RNase treatment - (Jun/28/2006 )
i want to check the insert by RE digestion so i will just do sol1, sol2 and sol3 no phenol extraction etc.....but i want to treat with RNase....so when do I add it and how? like i ethanol ppt then dilute in TE then add RNase incubate and ethanol ppt again? ...or no ethanol pptation after RNase is needed? thank you for your help....
Your RNAse is not supposed to be contaminated with DNAse (otherwise you couldn't use it) and to contain a lot of salt, therefore you don't need to ppt again
after sol 1, 2 and 3, i pellet DNA and RNA and resuspend in 10mM Tris pH 8.5 and RNase.
I let incubate 15' at 37° and then pick a sample for restriction digestion without removing RNase.
After Ethanol ppt., we used to add RNAse sol. to dissolve the pellet and use the solution directly for restriction digest.
thanx a lot everyone!
i wonder why here in the lab they are incubating for 40 min....
you can add RNase directly to your soln I
unfortunately I am away from the lab for a bit and don't have the concentration with me...but that is also how they do it for qiagen's DNA column prep-kits in their PI buffer
works pretty well, and it's not necessary to incubate it.

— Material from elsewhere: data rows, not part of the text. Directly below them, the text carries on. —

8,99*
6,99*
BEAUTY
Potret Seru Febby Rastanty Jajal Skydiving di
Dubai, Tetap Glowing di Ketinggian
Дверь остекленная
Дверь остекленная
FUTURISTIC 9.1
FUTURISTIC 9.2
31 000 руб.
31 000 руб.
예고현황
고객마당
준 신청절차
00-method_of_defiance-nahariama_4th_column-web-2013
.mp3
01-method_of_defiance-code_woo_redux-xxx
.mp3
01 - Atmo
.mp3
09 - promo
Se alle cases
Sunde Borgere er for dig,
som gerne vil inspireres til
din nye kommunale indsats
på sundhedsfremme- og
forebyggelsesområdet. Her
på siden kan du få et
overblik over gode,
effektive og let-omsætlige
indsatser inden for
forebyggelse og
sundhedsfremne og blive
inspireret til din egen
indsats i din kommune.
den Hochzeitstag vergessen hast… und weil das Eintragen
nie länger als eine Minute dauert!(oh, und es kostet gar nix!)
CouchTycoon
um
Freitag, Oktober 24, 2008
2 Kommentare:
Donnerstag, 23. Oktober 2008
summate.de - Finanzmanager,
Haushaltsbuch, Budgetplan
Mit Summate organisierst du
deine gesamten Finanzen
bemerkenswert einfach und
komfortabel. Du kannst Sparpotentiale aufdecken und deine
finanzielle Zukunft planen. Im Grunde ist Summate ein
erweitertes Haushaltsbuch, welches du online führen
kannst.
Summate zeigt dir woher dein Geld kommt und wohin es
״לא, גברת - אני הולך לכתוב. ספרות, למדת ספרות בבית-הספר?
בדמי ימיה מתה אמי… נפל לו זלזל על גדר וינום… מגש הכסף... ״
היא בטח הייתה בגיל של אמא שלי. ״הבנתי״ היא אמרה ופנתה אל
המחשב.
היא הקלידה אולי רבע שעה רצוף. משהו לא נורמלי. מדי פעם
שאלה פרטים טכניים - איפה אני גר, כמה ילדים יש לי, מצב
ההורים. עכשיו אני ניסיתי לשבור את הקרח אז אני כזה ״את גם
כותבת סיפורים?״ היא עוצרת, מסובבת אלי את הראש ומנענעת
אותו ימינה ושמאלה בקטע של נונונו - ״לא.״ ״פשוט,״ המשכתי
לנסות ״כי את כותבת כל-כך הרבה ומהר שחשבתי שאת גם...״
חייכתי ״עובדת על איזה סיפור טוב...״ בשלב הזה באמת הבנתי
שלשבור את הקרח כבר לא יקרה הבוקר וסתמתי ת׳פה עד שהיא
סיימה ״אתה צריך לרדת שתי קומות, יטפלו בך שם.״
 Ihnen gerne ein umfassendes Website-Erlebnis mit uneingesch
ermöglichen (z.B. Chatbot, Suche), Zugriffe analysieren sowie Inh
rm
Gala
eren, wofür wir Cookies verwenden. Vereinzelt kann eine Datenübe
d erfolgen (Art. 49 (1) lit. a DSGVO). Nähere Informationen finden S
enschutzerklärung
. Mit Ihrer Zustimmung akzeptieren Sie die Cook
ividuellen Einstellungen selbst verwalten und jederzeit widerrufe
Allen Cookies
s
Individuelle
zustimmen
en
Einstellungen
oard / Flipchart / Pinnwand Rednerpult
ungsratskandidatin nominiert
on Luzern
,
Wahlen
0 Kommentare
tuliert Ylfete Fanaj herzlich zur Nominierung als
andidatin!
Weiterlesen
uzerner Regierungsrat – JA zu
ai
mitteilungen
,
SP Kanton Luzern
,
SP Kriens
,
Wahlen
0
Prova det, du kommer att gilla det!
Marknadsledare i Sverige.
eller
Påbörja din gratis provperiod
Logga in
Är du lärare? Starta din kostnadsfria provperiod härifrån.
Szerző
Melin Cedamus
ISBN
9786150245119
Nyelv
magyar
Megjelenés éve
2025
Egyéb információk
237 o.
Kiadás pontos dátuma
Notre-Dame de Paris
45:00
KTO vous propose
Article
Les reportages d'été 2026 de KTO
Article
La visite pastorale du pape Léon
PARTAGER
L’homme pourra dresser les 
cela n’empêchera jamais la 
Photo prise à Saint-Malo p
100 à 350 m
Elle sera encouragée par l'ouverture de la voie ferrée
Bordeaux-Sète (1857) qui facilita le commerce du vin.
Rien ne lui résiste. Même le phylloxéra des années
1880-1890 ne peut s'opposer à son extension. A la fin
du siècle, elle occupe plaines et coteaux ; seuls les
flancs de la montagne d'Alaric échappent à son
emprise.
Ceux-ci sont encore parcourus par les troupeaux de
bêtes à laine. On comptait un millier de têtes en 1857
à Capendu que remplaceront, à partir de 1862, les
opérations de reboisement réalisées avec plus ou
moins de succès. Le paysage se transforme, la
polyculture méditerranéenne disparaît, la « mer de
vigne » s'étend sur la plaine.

I have an stock of water with RNasa 20 ug/ml. I elute DNA in that water. This way, in the long run, I spend less RNasa!! I don’t incubate, it is not necessary, 5 minutes of incubation is more than enough.
aaahhh...very clever AP. I think I will try that one too!
in kits, they add Rnase to a final concentration of 100µg/ml
So i have a stock at 27.5 mg/ml (don't know why the guy who kindly prepared it for the lab did a way which drives me sometimes crazy with calculation) and & add 4µl of it in 1ml of Tris 10mM pH 8.5
I prefer tris pH 8.5 because i've noticed that this is a better soltion than water for RNase treatment.